↓
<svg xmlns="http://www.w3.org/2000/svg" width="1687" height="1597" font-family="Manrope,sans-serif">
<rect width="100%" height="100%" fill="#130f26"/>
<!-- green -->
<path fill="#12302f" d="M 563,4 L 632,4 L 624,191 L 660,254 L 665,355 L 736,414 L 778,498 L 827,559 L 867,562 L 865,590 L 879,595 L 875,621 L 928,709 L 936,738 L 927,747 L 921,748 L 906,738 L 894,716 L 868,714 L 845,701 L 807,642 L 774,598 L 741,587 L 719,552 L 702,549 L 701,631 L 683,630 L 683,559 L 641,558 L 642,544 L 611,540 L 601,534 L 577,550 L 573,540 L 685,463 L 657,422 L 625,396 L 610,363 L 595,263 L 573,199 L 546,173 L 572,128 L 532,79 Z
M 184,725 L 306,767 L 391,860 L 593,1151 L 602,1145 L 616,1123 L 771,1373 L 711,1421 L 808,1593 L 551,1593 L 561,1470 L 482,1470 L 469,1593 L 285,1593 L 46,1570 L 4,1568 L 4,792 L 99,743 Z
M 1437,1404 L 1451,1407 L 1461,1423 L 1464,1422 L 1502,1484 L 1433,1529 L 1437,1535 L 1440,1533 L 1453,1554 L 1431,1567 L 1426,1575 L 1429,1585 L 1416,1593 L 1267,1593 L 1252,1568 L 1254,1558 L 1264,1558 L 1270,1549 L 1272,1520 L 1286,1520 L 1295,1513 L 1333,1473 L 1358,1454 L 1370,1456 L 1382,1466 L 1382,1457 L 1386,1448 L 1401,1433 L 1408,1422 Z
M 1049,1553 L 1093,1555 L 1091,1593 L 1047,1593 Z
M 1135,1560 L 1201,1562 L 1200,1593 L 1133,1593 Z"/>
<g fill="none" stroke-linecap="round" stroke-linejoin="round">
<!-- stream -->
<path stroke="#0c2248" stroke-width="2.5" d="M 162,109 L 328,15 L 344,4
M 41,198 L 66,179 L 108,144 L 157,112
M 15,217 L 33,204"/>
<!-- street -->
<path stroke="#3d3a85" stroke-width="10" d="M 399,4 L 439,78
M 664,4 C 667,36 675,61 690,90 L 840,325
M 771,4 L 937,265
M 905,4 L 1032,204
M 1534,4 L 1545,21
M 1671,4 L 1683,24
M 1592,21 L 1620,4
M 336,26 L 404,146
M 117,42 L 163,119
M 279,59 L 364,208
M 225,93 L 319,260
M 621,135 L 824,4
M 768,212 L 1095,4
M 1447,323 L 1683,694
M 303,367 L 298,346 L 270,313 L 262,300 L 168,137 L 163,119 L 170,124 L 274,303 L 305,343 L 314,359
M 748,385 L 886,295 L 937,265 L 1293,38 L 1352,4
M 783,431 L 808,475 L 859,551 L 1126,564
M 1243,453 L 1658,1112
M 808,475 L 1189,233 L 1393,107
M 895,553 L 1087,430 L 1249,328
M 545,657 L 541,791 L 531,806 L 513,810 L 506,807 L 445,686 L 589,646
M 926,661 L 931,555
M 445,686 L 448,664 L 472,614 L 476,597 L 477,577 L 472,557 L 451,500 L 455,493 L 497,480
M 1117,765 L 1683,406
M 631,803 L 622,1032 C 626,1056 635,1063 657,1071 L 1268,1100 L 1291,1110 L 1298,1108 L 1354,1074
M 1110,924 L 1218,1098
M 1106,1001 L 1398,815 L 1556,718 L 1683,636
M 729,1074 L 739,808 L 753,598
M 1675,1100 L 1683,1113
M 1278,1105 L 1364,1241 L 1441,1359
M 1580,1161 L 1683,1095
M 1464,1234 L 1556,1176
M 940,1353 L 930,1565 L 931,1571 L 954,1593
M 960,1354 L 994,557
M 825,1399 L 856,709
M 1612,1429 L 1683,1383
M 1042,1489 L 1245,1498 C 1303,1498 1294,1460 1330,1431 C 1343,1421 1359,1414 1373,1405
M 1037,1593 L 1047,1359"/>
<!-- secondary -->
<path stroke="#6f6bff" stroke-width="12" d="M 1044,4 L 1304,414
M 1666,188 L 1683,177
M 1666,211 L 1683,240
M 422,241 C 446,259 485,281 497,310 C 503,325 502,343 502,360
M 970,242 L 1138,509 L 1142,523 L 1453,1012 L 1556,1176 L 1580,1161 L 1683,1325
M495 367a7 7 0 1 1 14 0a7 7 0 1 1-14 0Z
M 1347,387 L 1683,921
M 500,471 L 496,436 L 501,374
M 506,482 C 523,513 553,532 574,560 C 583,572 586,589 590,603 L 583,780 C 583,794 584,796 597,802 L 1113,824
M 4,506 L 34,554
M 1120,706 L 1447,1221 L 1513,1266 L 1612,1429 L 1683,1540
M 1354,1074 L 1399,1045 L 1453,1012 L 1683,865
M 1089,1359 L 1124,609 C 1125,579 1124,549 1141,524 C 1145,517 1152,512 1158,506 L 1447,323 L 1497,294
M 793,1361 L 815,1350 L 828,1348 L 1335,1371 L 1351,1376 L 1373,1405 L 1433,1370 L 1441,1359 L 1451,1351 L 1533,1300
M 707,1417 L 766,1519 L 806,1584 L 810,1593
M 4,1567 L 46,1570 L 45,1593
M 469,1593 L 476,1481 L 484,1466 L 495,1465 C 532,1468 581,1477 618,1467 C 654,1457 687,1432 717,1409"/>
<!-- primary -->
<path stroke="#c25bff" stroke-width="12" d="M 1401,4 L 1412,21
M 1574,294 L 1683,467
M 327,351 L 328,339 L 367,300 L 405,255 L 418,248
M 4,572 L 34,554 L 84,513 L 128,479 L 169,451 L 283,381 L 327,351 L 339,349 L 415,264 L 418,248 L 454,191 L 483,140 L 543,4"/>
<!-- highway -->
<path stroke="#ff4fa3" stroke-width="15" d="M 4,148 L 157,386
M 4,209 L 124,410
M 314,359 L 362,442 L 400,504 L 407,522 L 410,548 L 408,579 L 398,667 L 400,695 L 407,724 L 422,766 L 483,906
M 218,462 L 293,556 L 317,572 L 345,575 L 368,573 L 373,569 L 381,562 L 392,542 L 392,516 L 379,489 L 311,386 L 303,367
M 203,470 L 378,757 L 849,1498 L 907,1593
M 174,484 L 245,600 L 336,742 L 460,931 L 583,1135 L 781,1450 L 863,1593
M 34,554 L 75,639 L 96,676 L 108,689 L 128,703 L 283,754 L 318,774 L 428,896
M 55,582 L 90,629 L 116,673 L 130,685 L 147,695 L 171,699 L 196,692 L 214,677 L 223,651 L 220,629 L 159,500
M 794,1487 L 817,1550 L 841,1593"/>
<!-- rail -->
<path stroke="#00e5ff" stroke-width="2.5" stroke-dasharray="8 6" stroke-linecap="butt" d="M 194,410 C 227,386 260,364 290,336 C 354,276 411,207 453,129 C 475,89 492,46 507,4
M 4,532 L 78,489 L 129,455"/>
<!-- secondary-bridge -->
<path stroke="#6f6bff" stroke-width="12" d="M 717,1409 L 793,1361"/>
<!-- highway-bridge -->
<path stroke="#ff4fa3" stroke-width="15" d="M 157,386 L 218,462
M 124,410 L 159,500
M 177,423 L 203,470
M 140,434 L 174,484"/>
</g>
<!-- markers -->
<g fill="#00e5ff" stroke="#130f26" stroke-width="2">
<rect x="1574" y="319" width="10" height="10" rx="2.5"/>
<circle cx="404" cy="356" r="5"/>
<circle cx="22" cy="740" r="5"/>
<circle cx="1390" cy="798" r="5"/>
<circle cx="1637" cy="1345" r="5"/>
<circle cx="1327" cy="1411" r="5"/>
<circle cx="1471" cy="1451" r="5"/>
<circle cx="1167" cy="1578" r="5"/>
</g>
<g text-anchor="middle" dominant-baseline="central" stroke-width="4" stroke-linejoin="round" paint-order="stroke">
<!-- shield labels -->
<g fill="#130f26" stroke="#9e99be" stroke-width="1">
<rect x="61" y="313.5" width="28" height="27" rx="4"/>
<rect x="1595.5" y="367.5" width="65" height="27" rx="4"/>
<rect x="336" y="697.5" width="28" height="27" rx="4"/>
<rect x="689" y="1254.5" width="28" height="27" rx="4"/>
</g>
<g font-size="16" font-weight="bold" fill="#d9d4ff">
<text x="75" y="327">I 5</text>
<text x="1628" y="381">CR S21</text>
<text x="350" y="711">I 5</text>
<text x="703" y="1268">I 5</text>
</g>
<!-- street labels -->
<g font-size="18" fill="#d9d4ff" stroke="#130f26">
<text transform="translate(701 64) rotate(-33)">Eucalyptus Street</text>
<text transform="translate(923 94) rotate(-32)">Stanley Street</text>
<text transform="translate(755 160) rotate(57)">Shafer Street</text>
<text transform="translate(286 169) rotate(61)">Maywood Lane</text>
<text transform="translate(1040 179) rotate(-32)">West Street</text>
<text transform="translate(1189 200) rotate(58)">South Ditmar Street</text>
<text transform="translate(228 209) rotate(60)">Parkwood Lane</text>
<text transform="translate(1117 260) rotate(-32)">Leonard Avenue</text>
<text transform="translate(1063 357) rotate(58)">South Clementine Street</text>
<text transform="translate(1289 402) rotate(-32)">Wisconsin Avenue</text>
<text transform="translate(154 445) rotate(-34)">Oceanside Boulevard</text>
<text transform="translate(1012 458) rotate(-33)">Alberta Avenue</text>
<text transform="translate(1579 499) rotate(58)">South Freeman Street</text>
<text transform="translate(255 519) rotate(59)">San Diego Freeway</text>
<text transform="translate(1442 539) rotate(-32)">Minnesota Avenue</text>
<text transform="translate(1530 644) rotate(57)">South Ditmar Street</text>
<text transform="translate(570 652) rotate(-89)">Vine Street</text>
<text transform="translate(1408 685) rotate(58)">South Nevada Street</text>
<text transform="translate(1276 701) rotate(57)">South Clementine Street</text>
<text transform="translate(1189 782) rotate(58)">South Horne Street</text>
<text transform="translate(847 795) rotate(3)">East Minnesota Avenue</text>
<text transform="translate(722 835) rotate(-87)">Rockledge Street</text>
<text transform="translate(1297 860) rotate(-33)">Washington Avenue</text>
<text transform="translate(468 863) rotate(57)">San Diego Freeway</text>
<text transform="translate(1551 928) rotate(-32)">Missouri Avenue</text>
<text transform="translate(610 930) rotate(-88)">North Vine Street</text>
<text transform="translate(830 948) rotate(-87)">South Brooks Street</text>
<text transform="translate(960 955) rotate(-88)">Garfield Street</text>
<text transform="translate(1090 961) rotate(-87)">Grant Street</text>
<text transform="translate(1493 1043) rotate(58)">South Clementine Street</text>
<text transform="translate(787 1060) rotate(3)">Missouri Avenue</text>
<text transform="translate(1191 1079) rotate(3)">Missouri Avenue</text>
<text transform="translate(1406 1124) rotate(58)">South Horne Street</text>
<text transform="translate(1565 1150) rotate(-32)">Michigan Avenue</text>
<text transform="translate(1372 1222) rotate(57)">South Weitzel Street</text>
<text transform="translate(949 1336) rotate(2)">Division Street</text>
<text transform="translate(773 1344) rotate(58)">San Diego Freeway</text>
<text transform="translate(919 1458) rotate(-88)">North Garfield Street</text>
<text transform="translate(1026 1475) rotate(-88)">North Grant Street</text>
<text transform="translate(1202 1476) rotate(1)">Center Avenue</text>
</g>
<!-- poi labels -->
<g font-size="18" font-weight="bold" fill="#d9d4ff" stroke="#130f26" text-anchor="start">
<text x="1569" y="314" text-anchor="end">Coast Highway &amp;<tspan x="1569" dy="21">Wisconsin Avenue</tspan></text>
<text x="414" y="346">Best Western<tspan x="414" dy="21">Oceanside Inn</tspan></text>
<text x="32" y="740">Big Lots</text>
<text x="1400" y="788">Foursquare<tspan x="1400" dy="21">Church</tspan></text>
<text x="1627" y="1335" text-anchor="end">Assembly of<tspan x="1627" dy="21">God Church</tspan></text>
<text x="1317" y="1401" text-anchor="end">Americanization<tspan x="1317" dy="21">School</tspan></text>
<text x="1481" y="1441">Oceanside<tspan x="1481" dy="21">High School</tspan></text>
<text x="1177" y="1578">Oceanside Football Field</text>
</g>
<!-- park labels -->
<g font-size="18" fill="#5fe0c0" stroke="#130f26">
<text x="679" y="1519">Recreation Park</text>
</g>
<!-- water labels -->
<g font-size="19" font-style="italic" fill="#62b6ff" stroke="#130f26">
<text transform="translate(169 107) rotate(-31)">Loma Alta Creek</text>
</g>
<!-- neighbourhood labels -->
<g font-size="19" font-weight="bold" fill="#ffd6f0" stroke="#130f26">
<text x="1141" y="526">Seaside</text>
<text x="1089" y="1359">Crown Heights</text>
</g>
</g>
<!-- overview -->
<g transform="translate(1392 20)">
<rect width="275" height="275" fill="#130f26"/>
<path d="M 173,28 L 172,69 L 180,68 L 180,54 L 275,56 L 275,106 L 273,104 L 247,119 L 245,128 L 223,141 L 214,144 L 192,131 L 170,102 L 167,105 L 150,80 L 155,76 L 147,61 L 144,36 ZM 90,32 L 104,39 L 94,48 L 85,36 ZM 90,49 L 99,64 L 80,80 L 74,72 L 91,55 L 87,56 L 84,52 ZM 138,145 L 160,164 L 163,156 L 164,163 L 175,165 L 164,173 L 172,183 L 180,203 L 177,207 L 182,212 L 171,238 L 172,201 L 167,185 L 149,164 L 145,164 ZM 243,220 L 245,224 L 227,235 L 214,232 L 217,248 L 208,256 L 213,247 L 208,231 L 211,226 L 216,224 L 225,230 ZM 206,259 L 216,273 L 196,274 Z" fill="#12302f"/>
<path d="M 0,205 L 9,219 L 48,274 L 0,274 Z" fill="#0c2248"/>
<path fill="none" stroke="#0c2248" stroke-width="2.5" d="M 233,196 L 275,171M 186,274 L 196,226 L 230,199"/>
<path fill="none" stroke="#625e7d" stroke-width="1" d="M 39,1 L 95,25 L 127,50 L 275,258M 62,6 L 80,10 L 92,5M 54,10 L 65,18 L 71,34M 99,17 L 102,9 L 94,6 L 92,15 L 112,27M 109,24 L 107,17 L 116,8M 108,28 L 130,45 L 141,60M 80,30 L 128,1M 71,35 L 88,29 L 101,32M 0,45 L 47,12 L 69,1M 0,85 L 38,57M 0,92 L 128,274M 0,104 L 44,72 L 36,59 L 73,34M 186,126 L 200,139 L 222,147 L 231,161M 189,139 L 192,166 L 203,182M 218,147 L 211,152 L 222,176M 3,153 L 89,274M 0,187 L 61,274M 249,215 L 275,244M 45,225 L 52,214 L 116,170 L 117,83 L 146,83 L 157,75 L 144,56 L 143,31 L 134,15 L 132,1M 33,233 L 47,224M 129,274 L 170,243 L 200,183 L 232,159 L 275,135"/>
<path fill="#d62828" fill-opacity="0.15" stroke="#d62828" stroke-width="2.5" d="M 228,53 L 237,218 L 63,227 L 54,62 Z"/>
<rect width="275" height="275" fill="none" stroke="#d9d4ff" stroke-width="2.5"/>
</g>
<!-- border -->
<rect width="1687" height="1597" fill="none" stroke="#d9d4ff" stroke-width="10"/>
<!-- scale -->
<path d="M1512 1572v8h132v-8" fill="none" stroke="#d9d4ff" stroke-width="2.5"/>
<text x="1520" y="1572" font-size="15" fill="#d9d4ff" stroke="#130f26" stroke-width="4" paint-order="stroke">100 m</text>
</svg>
↑
# WHAT IS NEEDED:
Begin with the line that has "M 1049,1553 L" in the listing above and end after the line that has "M 926,661 L 931,555"; output those lines exactly.

# ANSWER SECTION:
M 1049,1553 L 1093,1555 L 1091,1593 L 1047,1593 Z
M 1135,1560 L 1201,1562 L 1200,1593 L 1133,1593 Z"/>
<g fill="none" stroke-linecap="round" stroke-linejoin="round">
<!-- stream -->
<path stroke="#0c2248" stroke-width="2.5" d="M 162,109 L 328,15 L 344,4
M 41,198 L 66,179 L 108,144 L 157,112
M 15,217 L 33,204"/>
<!-- street -->
<path stroke="#3d3a85" stroke-width="10" d="M 399,4 L 439,78
M 664,4 C 667,36 675,61 690,90 L 840,325
M 771,4 L 937,265
M 905,4 L 1032,204
M 1534,4 L 1545,21
M 1671,4 L 1683,24
M 1592,21 L 1620,4
M 336,26 L 404,146
M 117,42 L 163,119
M 279,59 L 364,208
M 225,93 L 319,260
M 621,135 L 824,4
M 768,212 L 1095,4
M 1447,323 L 1683,694
M 303,367 L 298,346 L 270,313 L 262,300 L 168,137 L 163,119 L 170,124 L 274,303 L 305,343 L 314,359
M 748,385 L 886,295 L 937,265 L 1293,38 L 1352,4
M 783,431 L 808,475 L 859,551 L 1126,564
M 1243,453 L 1658,1112
M 808,475 L 1189,233 L 1393,107
M 895,553 L 1087,430 L 1249,328
M 545,657 L 541,791 L 531,806 L 513,810 L 506,807 L 445,686 L 589,646
M 926,661 L 931,555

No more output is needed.